First, a disclaimer: we greatly value the freedom of religion provided in the First Amendment to our country’s Constitution. It doesn’t prevent people from acting like massive dicks because they disagree with the faith you follow, but in theory it allows everyone to worship however they choose. (Note the key phrase “in theory.”)

On that note, Philadelphia-based copywriter David Valento, who was most recently at Red Tettemer O’Connell + Partners and 160ver90, used this freedom to turn The Bible, or everyone’s favorite very long, very dry book that isn’t part of the Song of Ice and Fire cycle, into a bit of branded content for Tombstone Pizza.

Why Tombstone? Because Valento likes the brand and wanted to tell its origin story. Or so he says.

The full work, which you can check out on his portfolio site, natch, includes more than its fair share of jokes and references to both Kraft singles and the other Tombstone, by which we mean that peak ’90s film starring Val Kilmer and Kurt Russell.

We had a brief exchange with Valento about this extensive piece on Tombstone, the God of all pizzas.

AgencySpy: What inspired this project?
David Valento: I was trying to think of how to improve my writing but in a way that amused me so I’d keep doing it. If it’s not apparent by this project, I really do love Tombstone Pizza, and I wanted to write the brand origin story. The Bible has a pretty good origin story (the one where the world is created), so I started with rewriting that about Tombstone. And it worked pretty well so then I rewrote 20 other Old Testament stories, and my buddy realized most came from the book of Exodus, so it became The Book of Tombstone: The Story of Exocrust.

If it weren’t spec work, how could you see it running?
Long-form online video for sure, OOH for sure, probably some e-commerce, and, I know it sounds boring, but I think this would be so funny to see as a POS piece. Can you imagine walking through your local grocery store and seeing one of these stories up on the freezer door?
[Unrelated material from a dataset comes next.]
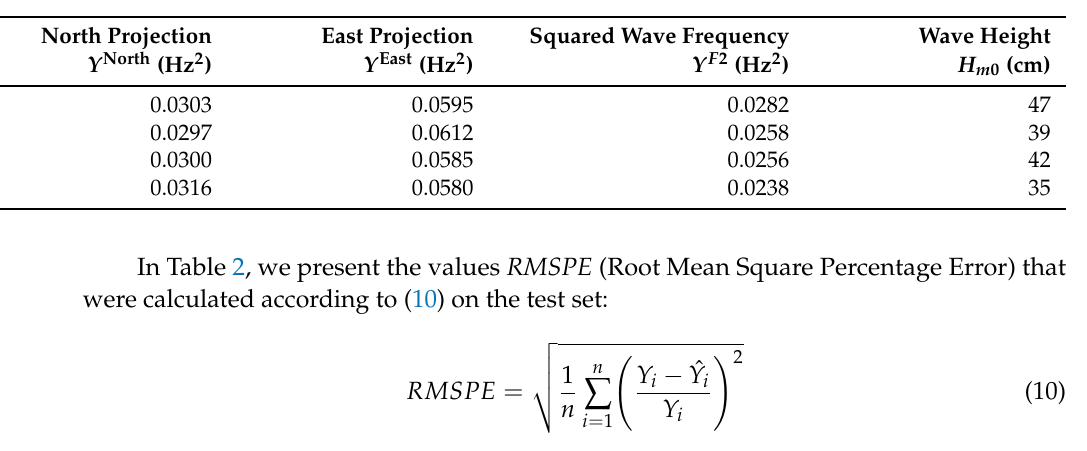
Table 1. RMSE values for XGBoost regression equipped with 30 trees with max depth of 3 on cross validation with 5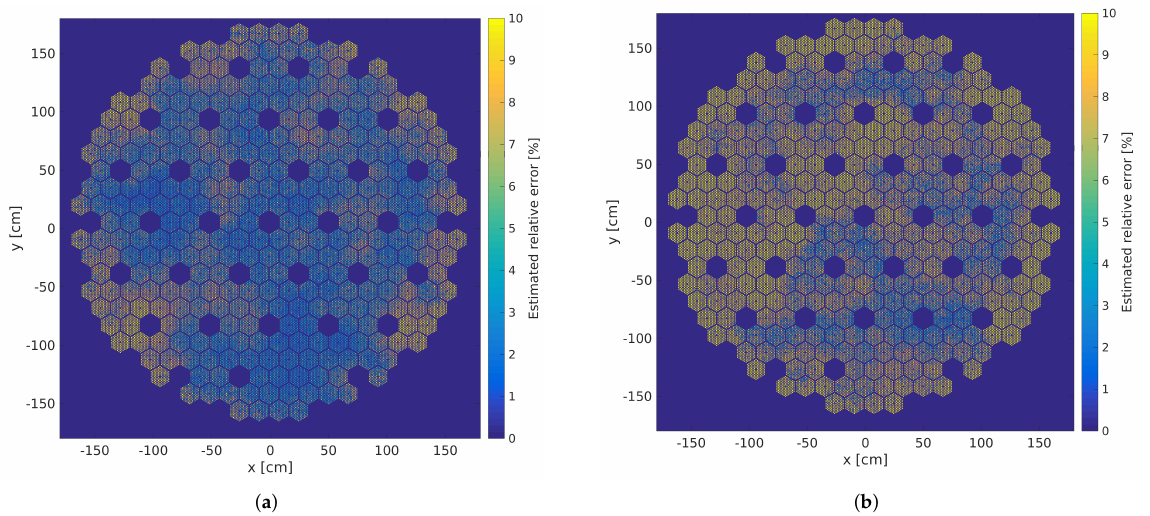
Figure 14. Pin-wise relative error distribution for middle nodes ( a ) and topmost nodes at the end of the transient, t = 13.8 s ( b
That amuses me.

Do you think there are any clients out there now really encouraging their agencies to do risky or just weird work like this?
For sure. Skittles and Starburst are always out there, Old Spice and KFC. I think a lot of it comes from clients going to and trusting agencies that are known to do really great weird work: DDB with the first two, Wieden with the second two, BFG with Little Caesars and Tomcat. I thought the Halo Top ads from 72andSunny were just fantastic and they were dark as hell, especially for an ice cream. I think a lot of clients are willing to be weird, but you have to know how to sell the work through to them.

Who did the illustrations, and how did they come about?
The design was done by my good bud Robb Leef, portfolio here. We met at an agency we both used to work at and bonded over our love for very heavy metal music. I showed him this stuff and he said, “Let me design a book for you.” and I was like, “Okay.” I gave him very little direction. He’s fantastic.

What is the craziest thing you’ve ever pitched that a client actually produced?
If you look at my portfolio (please everyone look at my portfolio), the “Dietz Nuts” spot might pop out because, well, the entire thing is a balls joke. But, same client, I think the thing we did for them last Super Bowl, “Deli Deli,” was pretty crazy: an eight hour live event of a Medieval deli where we took actual orders on air. That was a ton of work and I (and everyone) had to wear multiple different creative hats and it’s probably the most fun I’ve had so far in my career.

What about the best idea that never happened?
Lots and lots of scripts that never happened, but one idea that I continually pitched to my former bosses was Ham In a Hole. We had a brand out at Philadelphia Eagles tailgates who sold, and I wanted people to have to toss a ham through a hole, and then you win that ham. Okay, maybe not really my best idea, but dammit, it makes me laugh.